- [DESCRIPTION OF THE TASK] The answer is all of the entries below, repeated exactly and free of pictures.

#### DATA SUPPLIED

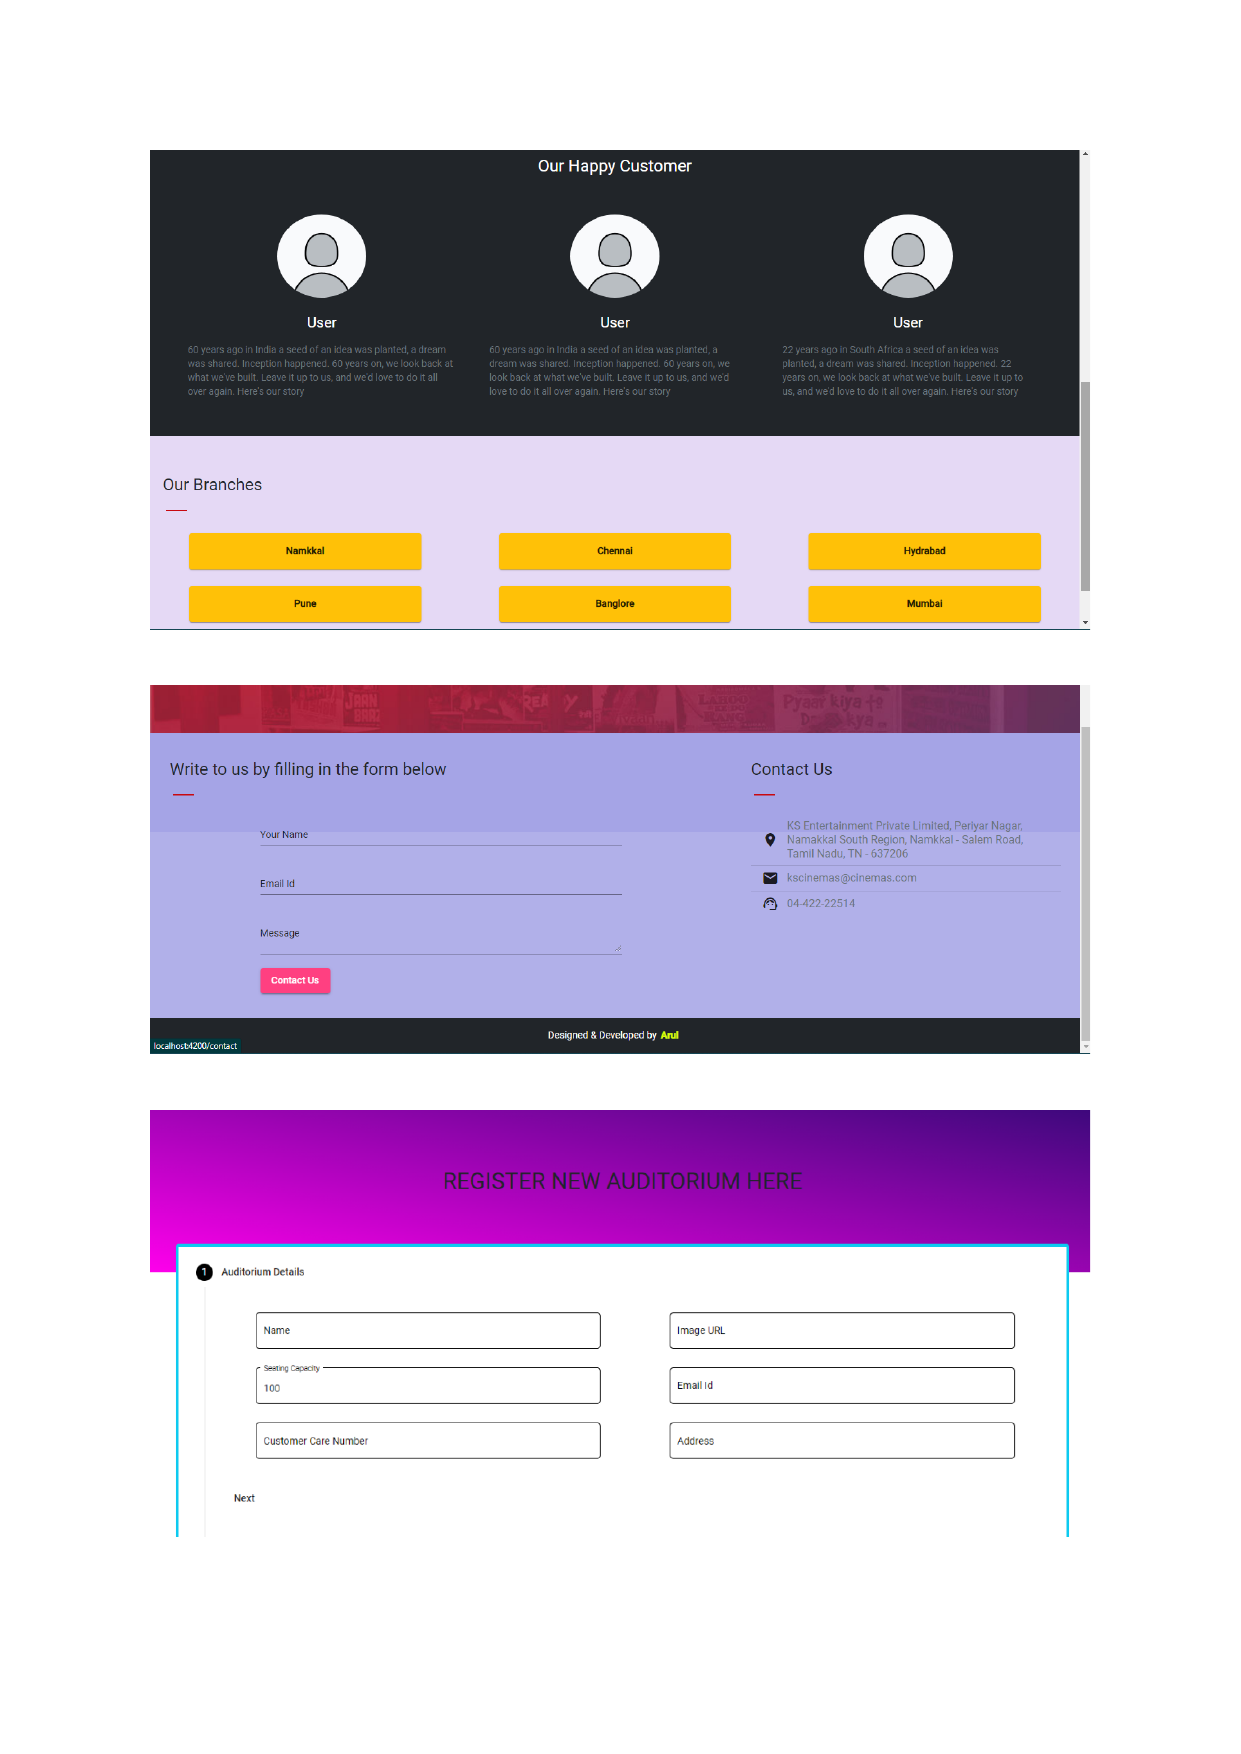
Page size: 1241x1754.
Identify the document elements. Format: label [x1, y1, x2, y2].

picture [150, 1110, 1091, 1537]
picture [150, 685, 1091, 1054]
picture [150, 150, 1091, 630]
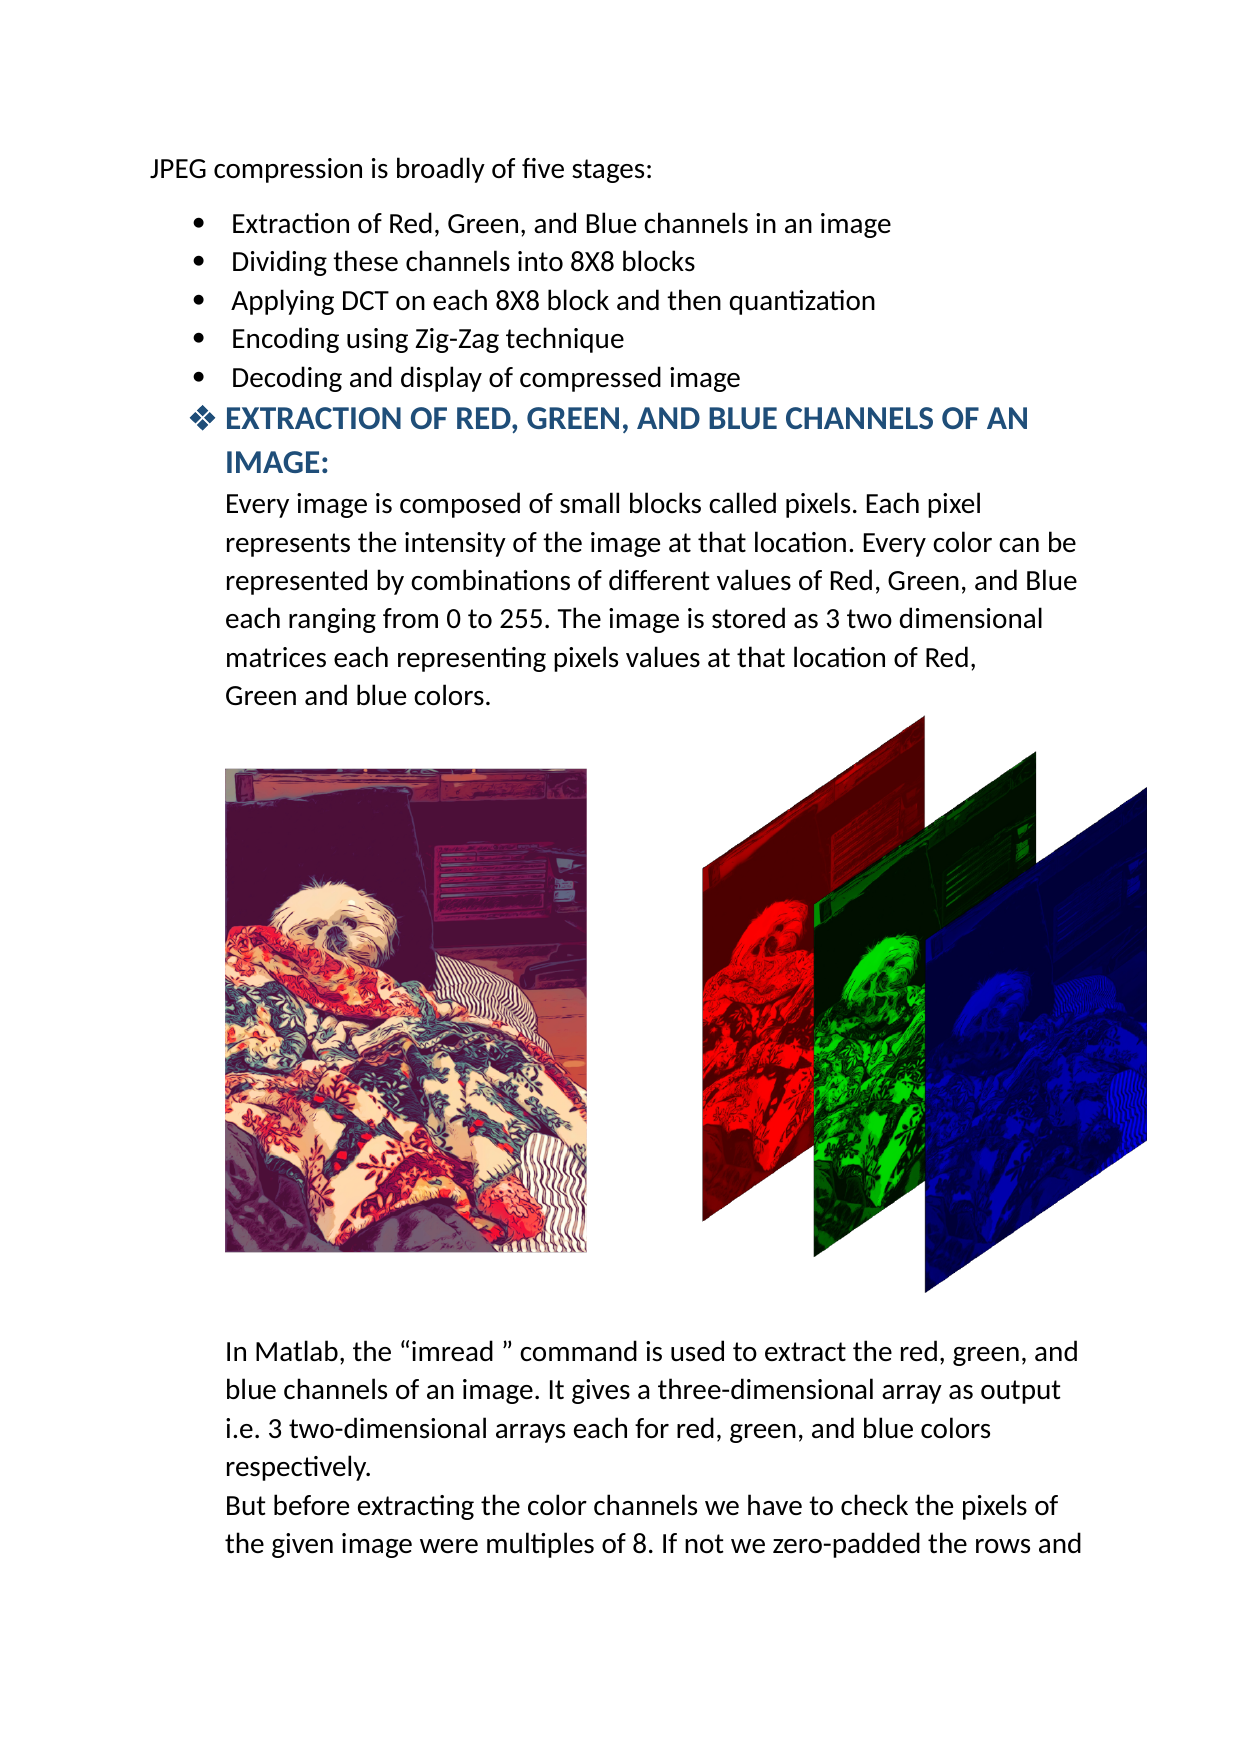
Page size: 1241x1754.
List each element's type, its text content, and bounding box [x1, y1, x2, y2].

list Extraction of Red, Green, and Blue channels in an image [194, 205, 1090, 241]
text JPEG compression is broadly of five stages: [150, 150, 1090, 186]
list Green and blue colors. [225, 677, 1090, 713]
list In Matlab, the “imread ” command is used to extract the red, green, and blue channels of an image. It gives a three-dimensional array as output i.e. 3 two-dimensional arrays each for red, green, and blue colors respectively. [225, 1333, 1090, 1484]
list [225, 1487, 1090, 1561]
list Dividing these channels into 8X8 blocks [194, 243, 1090, 279]
picture [225, 715, 1147, 1293]
list Every image is composed of small blocks called pixels. Each pixel represents the intensity of the image at that location. Every color can be represented by combinations of different values of Red, Green, and Blue each ranging from 0 to 255. The image is stored as 3 two dimensional matrices each representing pixels values at that location of Red, [225, 485, 1090, 674]
list EXTRACTION OF RED, GREEN, AND BLUE CHANNELS OF AN IMAGE: [187, 397, 1090, 482]
list Encoding using Zig-Zag technique [194, 320, 1090, 356]
list Applying DCT on each 8X8 block and then quantization [194, 282, 1090, 318]
list Decoding and display of compressed image [194, 359, 1090, 394]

########

- [OUTPUT OF THE TASK]
Page size: 1241x1754.
Identify the document elements. Format: label [x1, y1, x2, y2].

picture [150, 1110, 1091, 1537]
picture [150, 685, 1091, 1054]
picture [150, 150, 1091, 630]
Page size: 1241x1754.
List each element's type, its text content, and bounding box [x1, y1, x2, y2].

list Extraction of Red, Green, and Blue channels in an image [194, 205, 1090, 241]
text JPEG compression is broadly of five stages: [150, 150, 1090, 186]
list Green and blue colors. [225, 677, 1090, 713]
list In Matlab, the “imread ” command is used to extract the red, green, and blue channels of an image. It gives a three-dimensional array as output i.e. 3 two-dimensional arrays each for red, green, and blue colors respectively. [225, 1333, 1090, 1484]
list [225, 1487, 1090, 1561]
list Dividing these channels into 8X8 blocks [194, 243, 1090, 279]
picture [225, 715, 1147, 1293]
list Every image is composed of small blocks called pixels. Each pixel represents the intensity of the image at that location. Every color can be represented by combinations of different values of Red, Green, and Blue each ranging from 0 to 255. The image is stored as 3 two dimensional matrices each representing pixels values at that location of Red, [225, 485, 1090, 674]
list EXTRACTION OF RED, GREEN, AND BLUE CHANNELS OF AN IMAGE: [187, 397, 1090, 482]
list Encoding using Zig-Zag technique [194, 320, 1090, 356]
list Applying DCT on each 8X8 block and then quantization [194, 282, 1090, 318]
list Decoding and display of compressed image [194, 359, 1090, 394]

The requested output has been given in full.